Add callback failure warning email #2190

whabanks · 2024-06-04T21:03:03Z

Summary | Résumé

This PR adds the groundwork for sending a warning email to service owners when their callback service is not working correctly.

The actual email sending based on threshold is not yet implemented. It is non-trivial to ensure that we don't spam users with emails every time a retried callback reaches the max retries of 5. For the time being we will simply monitor how frequently this occurs while the remaining work is completed.

Related Issues | Cartes liées

Test instructions | Instructions pour tester la modification

TODO: Fill in test instructions for the reviewer.

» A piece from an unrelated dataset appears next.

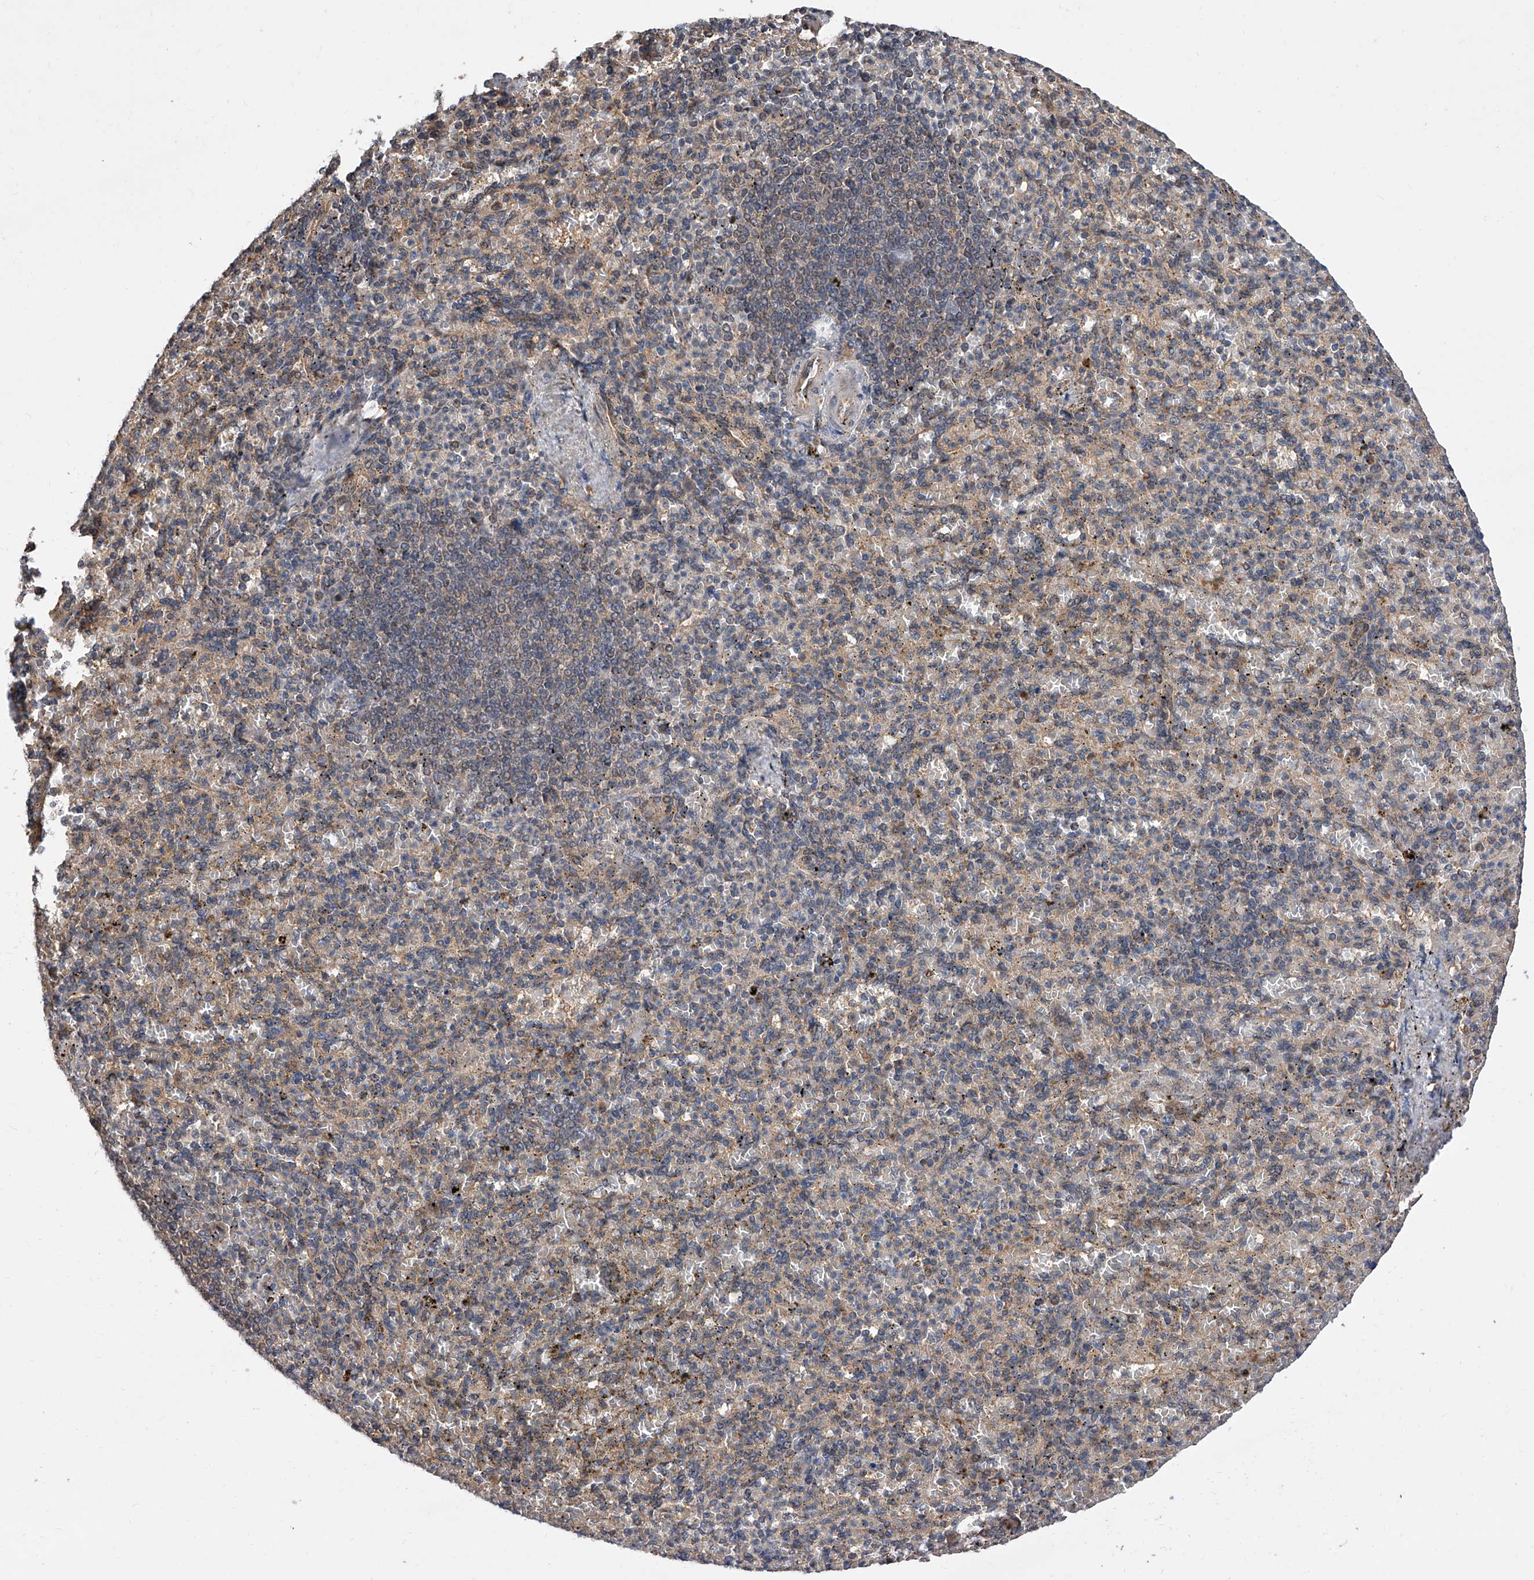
{"staining": {"intensity": "weak", "quantity": "<25%", "location": "cytoplasmic/membranous"}, "tissue": "spleen", "cell_type": "Cells in red pulp", "image_type": "normal", "snomed": [{"axis": "morphology", "description": "Normal tissue, NOS"}, {"axis": "topography", "description": "Spleen"}], "caption": "Immunohistochemical staining of unremarkable spleen exhibits no significant expression in cells in red pulp. (IHC, brightfield microscopy, high magnification).", "gene": "GMDS", "patient": {"sex": "female", "age": 74}}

Release Instructions | Instructions pour le déploiement

None.

Reviewer checklist | Liste de vérification du réviseur

This PR does not break existing functionality.
This PR does not violate GCNotify's privacy policies.
This PR does not raise new security concerns. Refer to our GC Notify Risk Register document on our Google drive.
This PR does not significantly alter performance.
Additional required documentation resulting of these changes is covered (such as the README, setup instructions, a related ADR or the technical documentation).

⚠ If boxes cannot be checked off before merging the PR, they should be moved to the "Release Instructions" section with appropriate steps required to verify before release. For example, changes to celery code may require tests on staging to verify that performance has not been affected.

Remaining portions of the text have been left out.